Today’s world is all about global collaboration, opening of resources and creating accessibility. You see it almost everywhere in jobs, businesses and the economy.
Though the book didn’t focus on the news industry, it got me thinking: if Friedman is explaining how virtually all industries are being affected by globalization and new technologies, what about a news company like the very one he works for?
There’s a likely chance the customer service person you’re speaking with on the phone about your U.S. product is, in fact, not from the U.S. but working in a call center in Bangalore, India.
The several hundred parts used to construct the laptop or computer you are using to read this post can undoubtedly be traced to dozens of different countries (don’t worry, Friedman did the dirty work for me)
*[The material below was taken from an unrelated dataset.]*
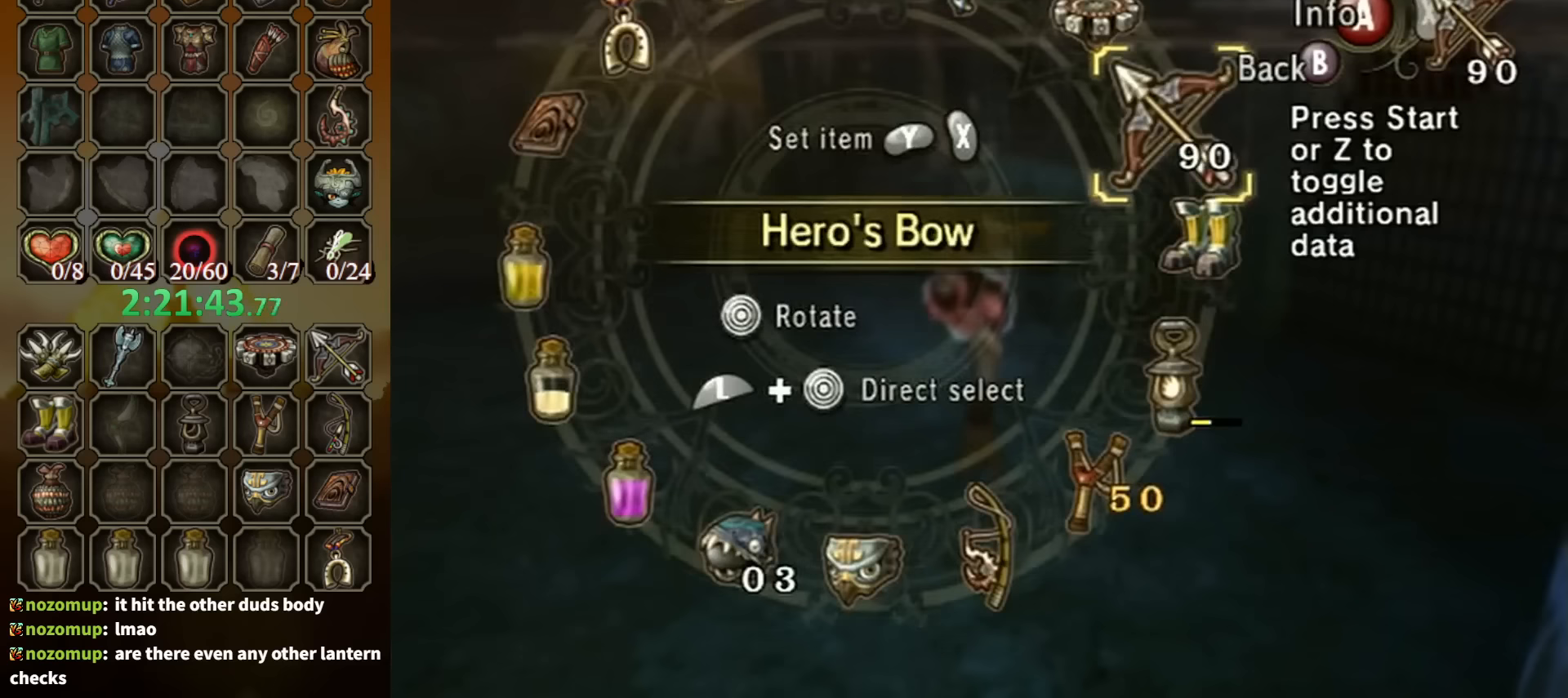
{"buttons": ["B"], "left_stick": "center", "right_stick": "center", "events": [[100, "left_stick", "down-right"], [200, "left_stick", "center"], [266, "Y", "down"], [300, "Y", "up"], [366, "Y", "down"], [433, "Y", "up"], [466, "B", "down"]]}
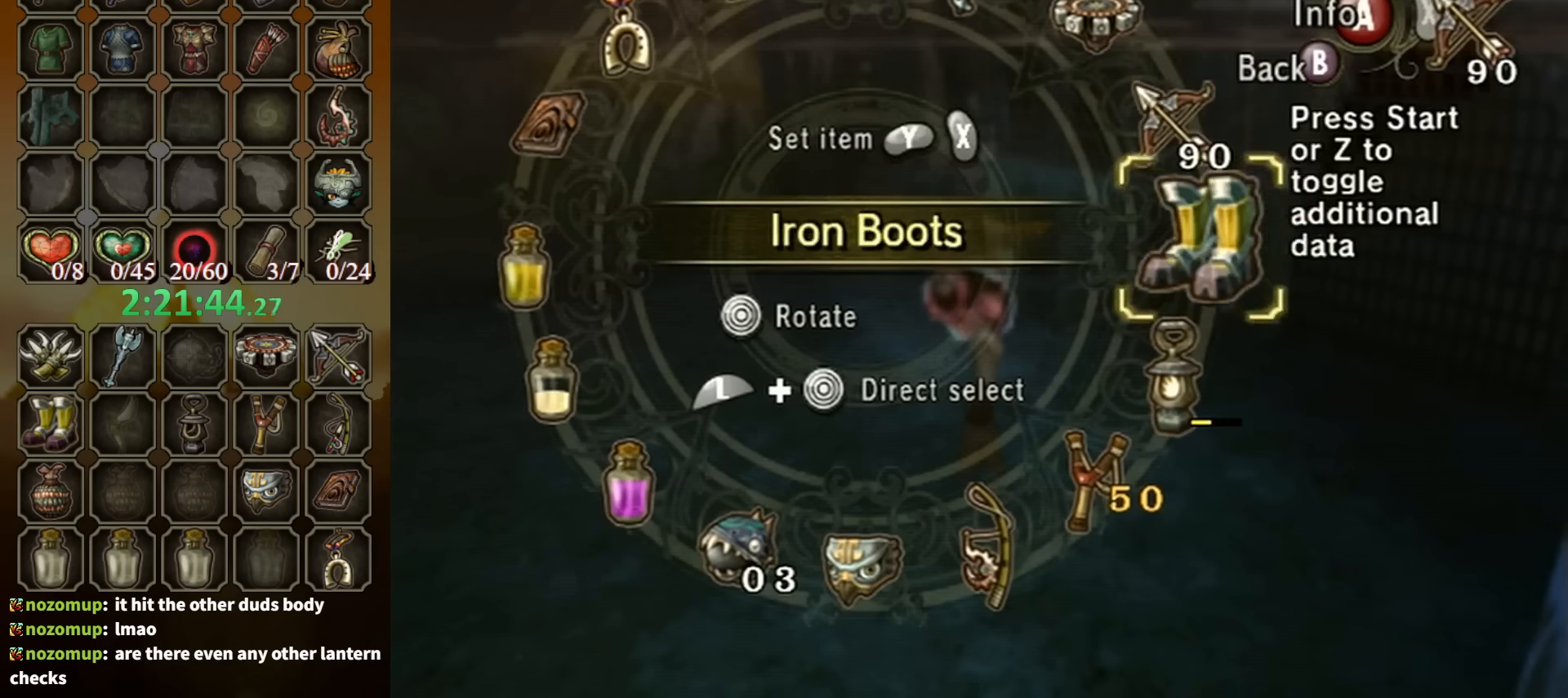
{"buttons": ["A"], "left_stick": "center", "right_stick": "center", "events": [[66, "B", "up"], [233, "A", "down"], [266, "A", "up"], [366, "A", "down"], [433, "A", "up"], [466, "A", "down"]]}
Much of today’s technology and past world history contributes to the shift being witnessed in the global economy. Part of this shift, as illustrated above, is about cutting out unnecessary hindrances and costs.
For example, when was the last time you bought a plane ticket through a travel agent? The internet allows people to cut out the middle man (or woman) and directly purchase tickets through Web sites like Orbitz and Expedia.
Friedman’s book got me thinking: with almost every job sector experiencing the effects of globalization (good and bad of globalization), in/outsourcing and some sort of “flattening” process, what about the news industry? Can journalism be outsourced?